GOAL OF THE EXERCISE » From the material below, return every line that includes "metod".

PROVIDED RECORDS »
::::::::

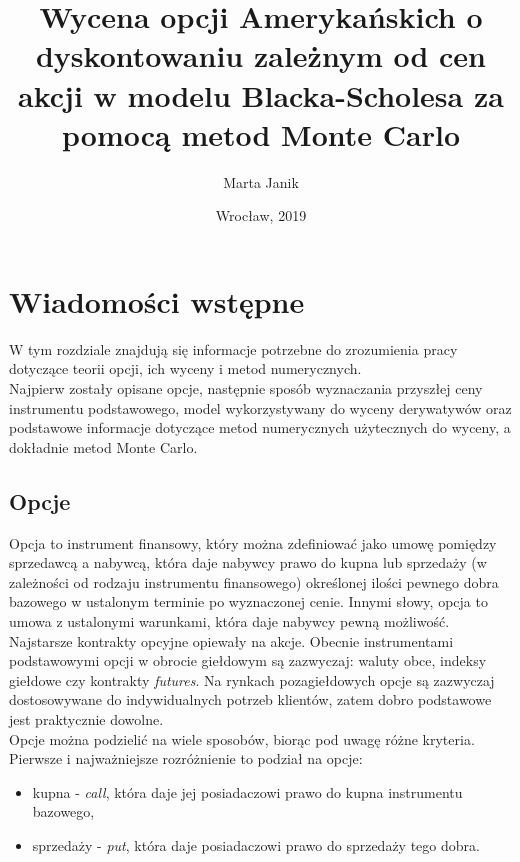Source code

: \documentclass[12pt]{article}
\begin{document}
\title{Wycena opcji Amerykańskich o dyskontowaniu zależnym od cen akcji w modelu Blacka-Scholesa za pomocą metod Monte Carlo}
\author{Marta Janik}
\date{Wrocław, 2019}

\maketitle
\tableofcontents

\section{Wiadomości wstępne}
W tym rozdziale znajdują się informacje potrzebne do zrozumienia pracy dotyczące teorii opcji, ich wyceny i metod numerycznych.\\
Najpierw zostały opisane opcje, następnie sposób wyznaczania przyszłej ceny instrumentu podstawowego, model wykorzystywany do wyceny derywatywów oraz podstawowe informacje dotyczące metod numerycznych użytecznych do wyceny, a dokładnie metod Monte Carlo.

\subsection{Opcje}
Opcja to instrument finansowy, który można zdefiniować jako umowę pomiędzy sprzedawcą a nabywcą, która daje nabywcy prawo do kupna lub sprzedaży (w zależności od rodzaju instrumentu finansowego) określonej ilości pewnego dobra bazowego w ustalonym terminie po wyznaczonej cenie. Innymi słowy, opcja to umowa z ustalonymi warunkami, która daje nabywcy pewną możliwość.
Najstarsze kontrakty opcyjne opiewały na akcje. Obecnie instrumentami podstawowymi opcji w obrocie giełdowym są zazwyczaj: waluty obce, indeksy giełdowe czy kontrakty \textit{futures}. Na rynkach pozagiełdowych opcje są zazwyczaj dostosowywane do indywidualnych potrzeb klientów, zatem dobro podstawowe jest praktycznie dowolne.\\

Opcje można podzielić na wiele sposobów, biorąc pod uwagę różne kryteria. Pierwsze i najważniejsze rozróżnienie to podział na opcje:
\begin{itemize}
\item kupna - \textit{call}, która daje jej posiadaczowi prawo do kupna instrumentu bazowego,
\item sprzedaży - \textit{put}, która daje posiadaczowi prawo do sprzedaży tego dobra.
\end{itemize}
\end{document}
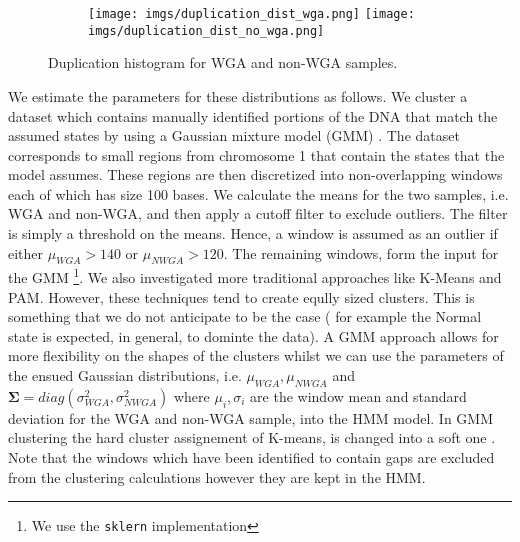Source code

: \begin{figure}[h]
	\begin{subfigure}{}
		\texttt{[image: imgs/duplication\_dist\_wga.png]}
		\texttt{[image: imgs/duplication\_dist\_no\_wga.png]}	
	\end{subfigure}
	
	\caption{Duplication histogram for WGA and non-WGA samples.  }
	\label{fig:image3}
\end{figure}
We estimate the parameters for these distributions as follows. We cluster a dataset which contains manually identified portions of the DNA that match the assumed states by using a Gaussian mixture model (GMM) \cite{flach2012}. The dataset corresponds to small regions from chromosome 1 that contain the states that the model assumes. These regions are then discretized into non-overlapping windows each of which has size 100 bases.  We calculate the means for the two samples, i.e. WGA and non-WGA, and then apply a cutoff filter to exclude outliers. The filter is simply a threshold on the means. Hence, a window is assumed as an outlier if either $\mu_{WGA} > 140$ or $\mu_{NWGA} > 120$.  The remaining windows, form the input for the GMM \footnote{We use the \texttt{sklern} implementation}.  We also investigated more traditional approaches like K-Means and PAM. However, these techniques tend to create eqully sized clusters. This is something  that we do not anticipate to be the case ( for example the Normal state is expected, in general, to dominte the data). A GMM approach allows for more flexibility on the shapes of the clusters whilst we can use the parameters of the ensued Gaussian distributions, i.e. $\mu_{WGA}, \mu_{NWGA}$ and   $\boldsymbol{\Sigma} = diag(\sigma_{WGA}^2, \sigma_{NWGA}^2)$ where $\mu_{i}, \sigma_{i}$ are the window mean and standard  deviation for the WGA and non-WGA sample,  into the HMM model. In GMM clustering the hard cluster assignement of K-means, is changed into a soft one \cite{flach2012}. Note that the windows which have been identified to contain gaps are excluded from the clustering calculations however they are kept in the HMM.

::::::::

FINISHED EXERCISE »
\title{Wycena opcji Amerykańskich o dyskontowaniu zależnym od cen akcji w modelu Blacka-Scholesa za pomocą metod Monte Carlo}
W tym rozdziale znajdują się informacje potrzebne do zrozumienia pracy dotyczące teorii opcji, ich wyceny i metod numerycznych.\\
Najpierw zostały opisane opcje, następnie sposób wyznaczania przyszłej ceny instrumentu podstawowego, model wykorzystywany do wyceny derywatywów oraz podstawowe informacje dotyczące metod numerycznych użytecznych do wyceny, a dokładnie metod Monte Carlo.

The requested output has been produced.